Textauszug:
- - -

(Goldpreis: 1280 Dollar je Feinunze Gold; Stand 17.05.2016)

Dirk Müller, Fondsmanager, Börsenbuchautor und Gründer des Finanzinformationsportals Cashkurs.com

1) Was sind die Gründe für die kräftige Goldpreiserholung seit Jahresanfang?


Der zyklische Abverkauf seit 2011 scheint beendet, Sachwerte und Bargeldalternativen sind wieder gefragter. Der negative Zins macht (negativ-)zinslose Anlagen attraktiver.

Der zyklische Abverkauf seit 2011 scheint beendet.
Dirk Müller, Fondsmanager, Börsenbuchautor und Gründer des Finanzinformationsportals Cashkurs.com.


2) Wird sich die Erholung fortsetzen?


Das muss ein Schamane beantworten. Es sieht zumindest besser aus als in den letzten fünf Jahren.

3) Sollten Anleger Gold im Depot haben? Wie hoch sollte der Anteil sein?


Auf jeden Fall und aus verschiedenen Gründen: vom Schutz vor Geldentwertung über die Wirkung als "Selbstdisziplinierer" bis zum "Gut-Schlaferle" auch für ruppige Zeiten. 10 bis 20 Prozent des liquiden Anlagevermögens sind ein guter Anhaltswert.

4) Welche Anlageklasse sollten Goldanleger bevorzugen: Aktien, Fonds, ETFs, Derivate oder physisches Gold?


Physisches Gold in klassischen Münzen zu obigen Zwecken, Minenaktien als Turbo-Spekulation für die Spielbegeisterten.

5) Wo steht der Goldpreis Ende 2016?


Ich darf an dieser Stelle noch mal an den ortsansässigen Schamanen verweisen.

Auf Seite 2: Prof. Max Otte





Prof. Max Otte, Fondsmanager, Börsenbuchautor, Gründer des Instituts für Vermögensentwicklung IFVE und Herausgeber des Börsenbriefs DER PRIVATINVESTOR

1) Was sind die Gründe für die kräftige Goldpreiserholung seit Jahresanfang?


Irgendwann wurde es Zeit. Außerdem hatte Goldman Sachs vor einigen Jahren 1000 bis 1050 Dollar als (unteres) Kursziel angegeben. Wir konnten also sicher sein, dass Gold nicht so tief fällt. Nun hat Blackrock sich im großen Stil bei Gold eingekauft.

- - -

Aufgabenstellung:
Schreib aus dem Interview zum Goldpreis den Abschnitt von „Das muss ein“ bis „Goldpreis Ende 2016?“ wortgetreu ab.

Gegebene Daten:
- - -

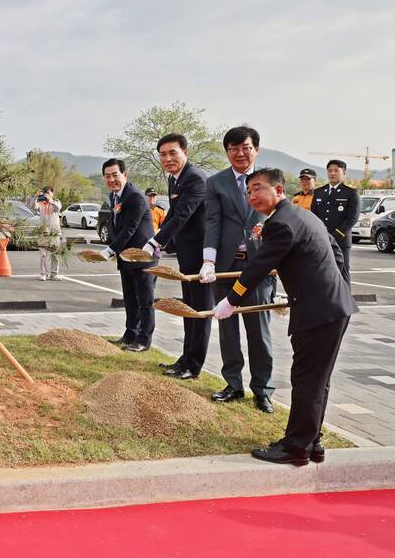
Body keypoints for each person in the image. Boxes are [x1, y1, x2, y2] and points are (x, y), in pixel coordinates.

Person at [214, 168, 357, 466]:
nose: (252, 195)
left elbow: (258, 266)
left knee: (306, 380)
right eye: (248, 191)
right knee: (318, 380)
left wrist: (230, 299)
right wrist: (338, 288)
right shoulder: (304, 215)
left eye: (258, 188)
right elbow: (336, 253)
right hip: (332, 306)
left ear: (278, 191)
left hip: (318, 312)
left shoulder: (280, 224)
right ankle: (311, 441)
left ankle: (296, 448)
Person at [200, 126, 274, 413]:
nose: (240, 153)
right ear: (227, 152)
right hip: (227, 267)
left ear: (256, 149)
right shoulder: (216, 182)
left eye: (245, 147)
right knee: (227, 328)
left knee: (259, 331)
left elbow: (278, 218)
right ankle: (233, 384)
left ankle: (263, 390)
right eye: (233, 148)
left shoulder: (268, 180)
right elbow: (213, 223)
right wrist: (209, 260)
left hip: (260, 267)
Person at [139, 133, 213, 380]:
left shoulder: (195, 179)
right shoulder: (175, 179)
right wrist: (157, 240)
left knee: (199, 310)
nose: (168, 158)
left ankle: (194, 365)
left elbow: (183, 216)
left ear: (185, 152)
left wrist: (155, 242)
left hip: (203, 255)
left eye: (173, 153)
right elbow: (172, 214)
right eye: (163, 154)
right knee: (187, 305)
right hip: (187, 253)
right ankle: (185, 358)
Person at [98, 159, 156, 352]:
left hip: (142, 257)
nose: (112, 179)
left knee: (144, 301)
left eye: (115, 175)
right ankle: (130, 334)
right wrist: (116, 250)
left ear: (125, 174)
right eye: (107, 176)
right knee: (130, 299)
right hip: (126, 258)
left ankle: (144, 340)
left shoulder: (135, 197)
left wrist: (109, 250)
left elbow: (129, 229)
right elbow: (116, 228)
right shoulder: (114, 197)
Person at [311, 160, 359, 275]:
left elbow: (352, 218)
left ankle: (345, 293)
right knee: (323, 272)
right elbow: (314, 216)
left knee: (342, 272)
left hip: (341, 240)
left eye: (336, 171)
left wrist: (334, 235)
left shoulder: (351, 192)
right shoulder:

- - -

Ergebnis:
Das muss ein Schamane beantworten. Es sieht zumindest besser aus als in den letzten fünf Jahren.

3) Sollten Anleger Gold im Depot haben? Wie hoch sollte der Anteil sein?


Auf jeden Fall und aus verschiedenen Gründen: vom Schutz vor Geldentwertung über die Wirkung als "Selbstdisziplinierer" bis zum "Gut-Schlaferle" auch für ruppige Zeiten. 10 bis 20 Prozent des liquiden Anlagevermögens sind ein guter Anhaltswert.

4) Welche Anlageklasse sollten Goldanleger bevorzugen: Aktien, Fonds, ETFs, Derivate oder physisches Gold?


Physisches Gold in klassischen Münzen zu obigen Zwecken, Minenaktien als Turbo-Spekulation für die Spielbegeisterten.

5) Wo steht der Goldpreis Ende 2016?